Exercise requirements
Write out, word for word, the portion of the report on Holy Communion practice that opens with the words containing "The bond between" and closes with "concerning the sacrament.".

The bond between Baptism and Holy Communion can never be broken, but the way that bond is understood
and practiced in ELCA congregations is changing, said Bishop Michal Burk of the Southeastern Iowa Synod addressing New Jersey Synod pastors and rostered leaders on April 29.
It has usually been assumed that those receiving Holy Communion are baptized and recipients of the sacrament were generally expected to understand something about what Lutheran churches teach concerning the sacrament.
Voting members at the 2013 ELCA Assembly in Pittsburgh asked the church to discuss the practice, an initiative requested by the Northern Illinois Synod brought by pastors who sought more clarity on who should be invited to commune.
That clarity may be difficult to define, Bishop Burk told the New Jersey Ministerium Day audience. At issue, the bishop said, is common understanding of such words as “welcome,” “open,” “hospitality” and “inclusion;” and a changing situation in many communities where those not baptized may seek fellowship at Lutheran altars.

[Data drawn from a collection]

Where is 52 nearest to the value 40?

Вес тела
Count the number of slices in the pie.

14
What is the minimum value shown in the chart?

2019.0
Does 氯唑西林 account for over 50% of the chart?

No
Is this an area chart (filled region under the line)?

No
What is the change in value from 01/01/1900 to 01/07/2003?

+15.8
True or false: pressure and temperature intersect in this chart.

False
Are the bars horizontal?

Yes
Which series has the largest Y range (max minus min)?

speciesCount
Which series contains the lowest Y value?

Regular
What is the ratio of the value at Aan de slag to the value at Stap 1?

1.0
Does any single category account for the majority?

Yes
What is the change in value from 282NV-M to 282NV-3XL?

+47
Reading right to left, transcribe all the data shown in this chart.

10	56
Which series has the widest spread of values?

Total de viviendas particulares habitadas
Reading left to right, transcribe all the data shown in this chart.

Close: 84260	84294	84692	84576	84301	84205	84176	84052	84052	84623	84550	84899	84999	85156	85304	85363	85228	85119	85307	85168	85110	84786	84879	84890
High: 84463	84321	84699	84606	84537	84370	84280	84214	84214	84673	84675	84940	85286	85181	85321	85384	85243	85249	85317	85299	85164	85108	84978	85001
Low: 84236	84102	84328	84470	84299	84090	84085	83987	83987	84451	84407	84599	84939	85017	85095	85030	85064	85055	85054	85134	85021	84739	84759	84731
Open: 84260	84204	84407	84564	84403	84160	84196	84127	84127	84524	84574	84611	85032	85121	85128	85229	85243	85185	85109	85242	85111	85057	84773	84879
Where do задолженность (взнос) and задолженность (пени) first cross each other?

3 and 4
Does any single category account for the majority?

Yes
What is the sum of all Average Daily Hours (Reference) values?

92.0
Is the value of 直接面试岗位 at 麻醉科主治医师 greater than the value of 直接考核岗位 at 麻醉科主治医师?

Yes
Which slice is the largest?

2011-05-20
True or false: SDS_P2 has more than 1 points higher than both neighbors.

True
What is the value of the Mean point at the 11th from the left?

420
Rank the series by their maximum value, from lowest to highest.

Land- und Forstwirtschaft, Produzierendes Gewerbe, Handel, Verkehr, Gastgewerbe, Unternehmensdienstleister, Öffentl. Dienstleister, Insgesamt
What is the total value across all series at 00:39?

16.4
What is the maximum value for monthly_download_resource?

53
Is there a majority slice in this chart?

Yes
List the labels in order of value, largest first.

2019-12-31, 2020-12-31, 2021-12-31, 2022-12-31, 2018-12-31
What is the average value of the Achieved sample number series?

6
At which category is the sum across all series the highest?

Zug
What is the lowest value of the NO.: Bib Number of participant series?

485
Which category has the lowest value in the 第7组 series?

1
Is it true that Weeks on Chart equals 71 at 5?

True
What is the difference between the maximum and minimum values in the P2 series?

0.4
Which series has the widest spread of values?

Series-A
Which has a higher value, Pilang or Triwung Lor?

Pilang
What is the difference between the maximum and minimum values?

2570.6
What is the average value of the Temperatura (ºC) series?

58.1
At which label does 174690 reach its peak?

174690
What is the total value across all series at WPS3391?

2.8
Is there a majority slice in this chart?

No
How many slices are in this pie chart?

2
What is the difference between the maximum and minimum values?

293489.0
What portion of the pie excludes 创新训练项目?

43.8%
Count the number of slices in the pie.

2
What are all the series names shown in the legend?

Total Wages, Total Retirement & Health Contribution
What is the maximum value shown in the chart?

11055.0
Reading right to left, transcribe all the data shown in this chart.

Written response
The bond between Baptism and Holy Communion can never be broken, but the way that bond is understood
and practiced in ELCA congregations is changing, said Bishop Michal Burk of the Southeastern Iowa Synod addressing New Jersey Synod pastors and rostered leaders on April 29.
It has usually been assumed that those receiving Holy Communion are baptized and recipients of the sacrament were generally expected to understand something about what Lutheran churches teach concerning the sacrament.